Just a quick comment and some thoughts on an interesting post, QE and the rental market, at FT’s Alphaville which looks at some Paribas research into the US housing market:
A move from ownership to renting could blunt the impact of a housing market recovery on wealth related spending, and in a low growth environment with weak real per capital growth in disposable income, high relative rents may impact median consumer spending going forward. What this may also reinforce is a further movement towards the extremes in wealth distribution that we have seen over the last few decades. Such a dynamic would weaken the overall growth in personal consumption expenditure as well as focus investment on housing as opposed to capital investment.
So positives = support for housing prices via demand for foreclosed properties + improvement in bank liquidity and potential improvement in balance sheets (depending on differences between balance sheet and transaction values) which may lead to more lending + improvements in consumer confidence.

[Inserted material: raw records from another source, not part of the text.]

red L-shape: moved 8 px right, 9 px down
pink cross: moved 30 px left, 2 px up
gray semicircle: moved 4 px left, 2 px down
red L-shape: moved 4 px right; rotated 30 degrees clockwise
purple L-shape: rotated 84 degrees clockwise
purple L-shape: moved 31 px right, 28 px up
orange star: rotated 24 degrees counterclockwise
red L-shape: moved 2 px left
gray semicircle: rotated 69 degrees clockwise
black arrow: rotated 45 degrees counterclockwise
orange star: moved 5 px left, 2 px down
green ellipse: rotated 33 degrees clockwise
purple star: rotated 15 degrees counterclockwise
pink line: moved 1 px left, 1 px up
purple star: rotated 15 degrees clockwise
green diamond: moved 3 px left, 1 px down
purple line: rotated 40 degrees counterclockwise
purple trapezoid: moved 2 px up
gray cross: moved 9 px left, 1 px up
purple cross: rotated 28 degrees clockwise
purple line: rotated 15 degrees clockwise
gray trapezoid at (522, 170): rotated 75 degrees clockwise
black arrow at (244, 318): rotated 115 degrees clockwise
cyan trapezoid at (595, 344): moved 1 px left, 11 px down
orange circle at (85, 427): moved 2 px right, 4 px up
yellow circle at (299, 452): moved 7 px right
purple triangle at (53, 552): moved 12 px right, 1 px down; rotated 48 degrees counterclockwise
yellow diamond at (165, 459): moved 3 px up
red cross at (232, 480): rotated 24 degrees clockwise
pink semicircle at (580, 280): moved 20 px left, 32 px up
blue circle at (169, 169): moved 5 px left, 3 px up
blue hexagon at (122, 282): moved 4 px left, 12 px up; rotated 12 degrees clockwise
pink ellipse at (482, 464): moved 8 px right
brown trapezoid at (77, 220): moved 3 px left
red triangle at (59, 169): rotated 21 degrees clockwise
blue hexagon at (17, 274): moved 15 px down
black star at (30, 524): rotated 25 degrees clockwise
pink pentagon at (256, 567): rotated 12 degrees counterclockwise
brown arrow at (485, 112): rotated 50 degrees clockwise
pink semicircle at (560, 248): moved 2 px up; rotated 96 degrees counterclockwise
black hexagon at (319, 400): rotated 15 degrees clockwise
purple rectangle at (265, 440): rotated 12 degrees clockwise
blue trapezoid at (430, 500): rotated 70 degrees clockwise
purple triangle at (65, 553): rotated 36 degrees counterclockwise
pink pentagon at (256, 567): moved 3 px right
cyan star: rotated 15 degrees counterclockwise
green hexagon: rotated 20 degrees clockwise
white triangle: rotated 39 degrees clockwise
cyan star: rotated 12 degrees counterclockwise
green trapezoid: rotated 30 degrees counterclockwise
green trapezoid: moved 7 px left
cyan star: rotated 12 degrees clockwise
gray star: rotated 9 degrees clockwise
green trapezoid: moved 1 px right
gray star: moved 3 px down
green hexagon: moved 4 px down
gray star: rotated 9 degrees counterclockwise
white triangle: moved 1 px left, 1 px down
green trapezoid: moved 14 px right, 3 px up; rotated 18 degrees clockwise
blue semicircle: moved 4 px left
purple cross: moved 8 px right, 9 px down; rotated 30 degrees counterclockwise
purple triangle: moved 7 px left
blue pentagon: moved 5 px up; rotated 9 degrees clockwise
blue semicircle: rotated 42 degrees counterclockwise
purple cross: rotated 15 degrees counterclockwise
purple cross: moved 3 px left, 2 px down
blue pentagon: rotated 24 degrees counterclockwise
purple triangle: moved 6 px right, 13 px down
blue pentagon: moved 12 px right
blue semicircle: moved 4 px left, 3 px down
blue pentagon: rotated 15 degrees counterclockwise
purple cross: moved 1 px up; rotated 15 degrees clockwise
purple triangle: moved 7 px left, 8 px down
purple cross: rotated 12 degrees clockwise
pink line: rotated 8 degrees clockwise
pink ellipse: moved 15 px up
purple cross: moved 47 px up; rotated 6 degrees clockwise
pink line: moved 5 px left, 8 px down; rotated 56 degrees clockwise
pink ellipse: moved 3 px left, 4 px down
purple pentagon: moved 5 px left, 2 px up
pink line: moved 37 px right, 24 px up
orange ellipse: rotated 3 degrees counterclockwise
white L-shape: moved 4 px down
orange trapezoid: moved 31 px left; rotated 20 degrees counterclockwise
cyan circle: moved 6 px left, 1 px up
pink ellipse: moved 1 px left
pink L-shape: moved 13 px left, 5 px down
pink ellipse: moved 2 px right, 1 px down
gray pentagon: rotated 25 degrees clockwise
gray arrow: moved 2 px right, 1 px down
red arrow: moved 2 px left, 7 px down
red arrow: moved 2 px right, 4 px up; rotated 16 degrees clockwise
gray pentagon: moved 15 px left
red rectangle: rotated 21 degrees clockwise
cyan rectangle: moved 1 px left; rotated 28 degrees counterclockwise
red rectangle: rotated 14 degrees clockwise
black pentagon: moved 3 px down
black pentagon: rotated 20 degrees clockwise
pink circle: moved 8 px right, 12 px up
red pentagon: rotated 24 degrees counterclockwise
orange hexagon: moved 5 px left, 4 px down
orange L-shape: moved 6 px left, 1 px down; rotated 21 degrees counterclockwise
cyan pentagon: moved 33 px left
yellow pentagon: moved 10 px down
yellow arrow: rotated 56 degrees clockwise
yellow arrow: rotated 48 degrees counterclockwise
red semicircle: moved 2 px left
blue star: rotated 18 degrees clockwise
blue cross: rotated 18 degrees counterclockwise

So negatives = transfer of disposable income from those less well off to those with capital, potentially reducing the expenditure of one section of the market and increasing the potential of the other, with the total difference being the wealth and expenditure impact of the renters versus the wealth and expenditure impact of the landlords + unknown impact of capital allocation decision on capital investment + reduced ability to borrow from one segment that may need to borrow to purchase assets and reduced need to borrow from another segment that has less need to borrow.